>> Start

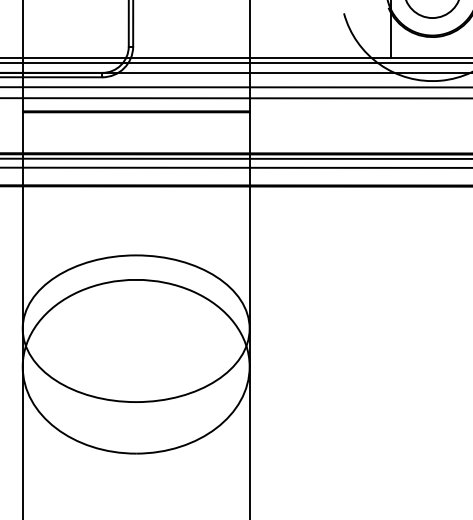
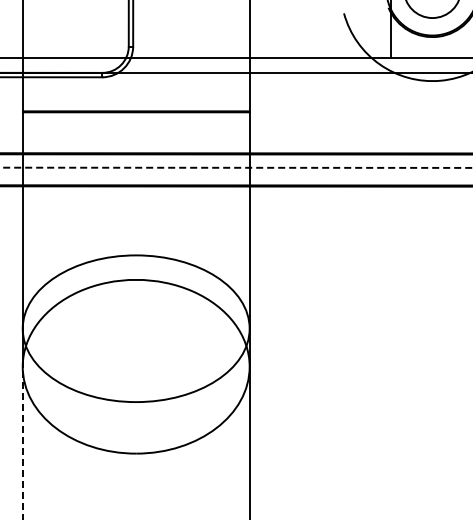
line at (235, 62): present -> none
line at (235, 87): present -> none
line at (235, 98): present -> none
line at (235, 158): present -> none
line at (236, 167): solid -> dashed
line at (22, 442): solid -> dashed
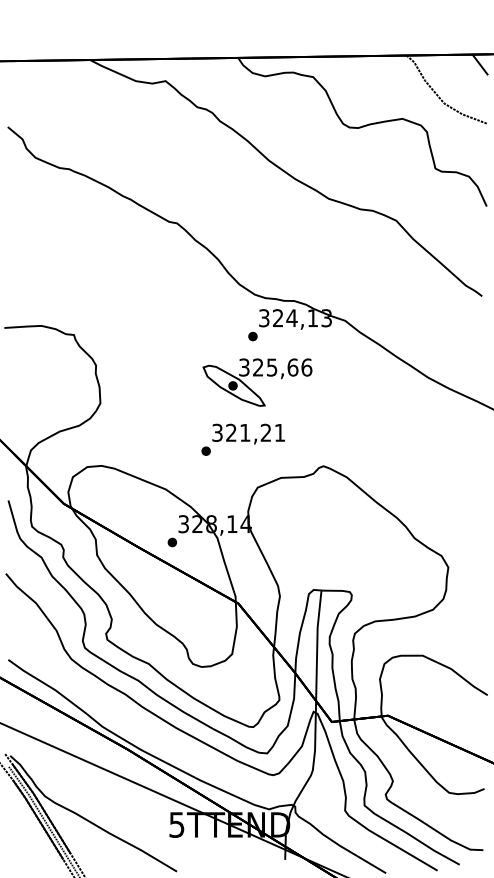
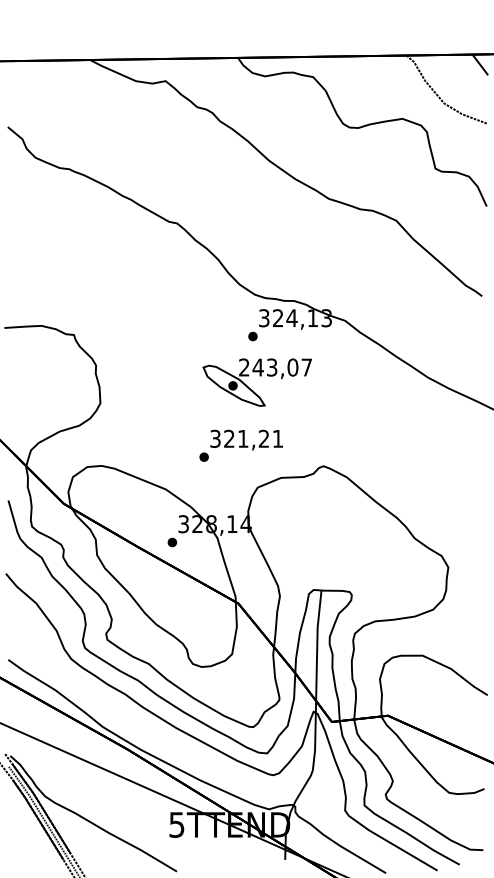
text at (275, 367): 325,66 -> 243,07
text at (242, 439) position: (242, 439) -> (240, 445)
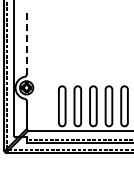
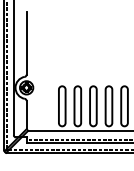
line at (26, 42): dashed -> solid
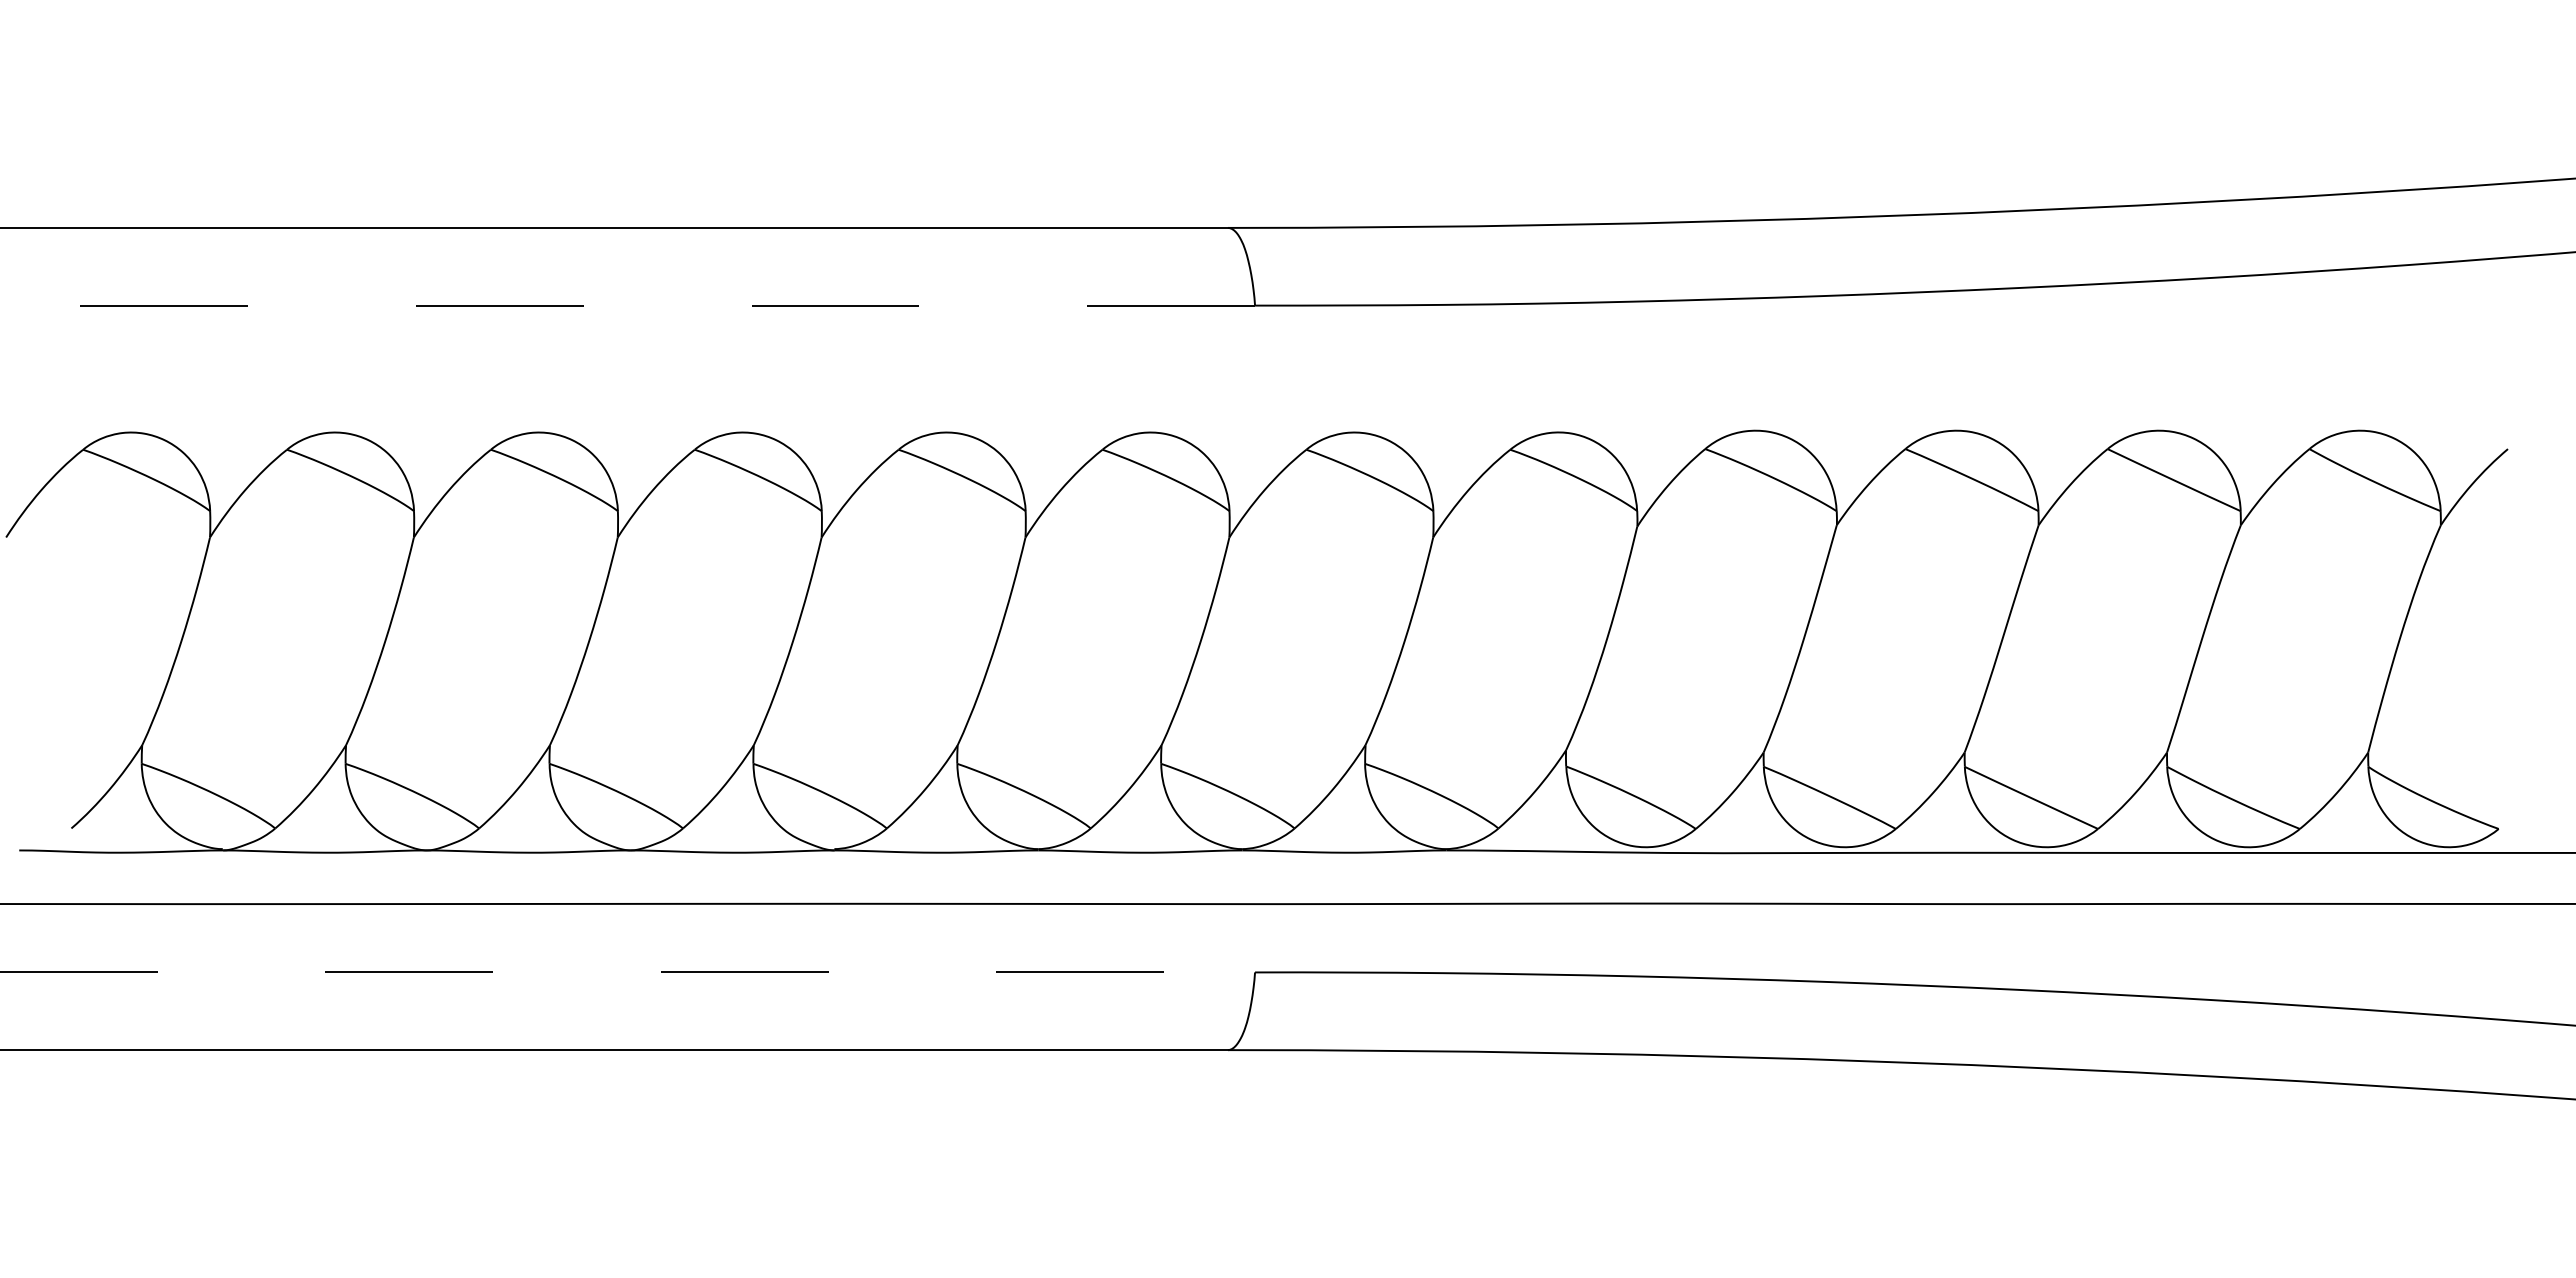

>> End

What the exercise asks:
Reproduce verbatim every line of the items above, leaving out the pictures.

Reply to the exercise:
line at (235, 62): present -> none
line at (235, 87): present -> none
line at (235, 98): present -> none
line at (235, 158): present -> none
line at (236, 167): solid -> dashed
line at (22, 442): solid -> dashed
text at (275, 367): 325,66 -> 243,07
text at (242, 439) position: (242, 439) -> (240, 445)
line at (26, 42): dashed -> solid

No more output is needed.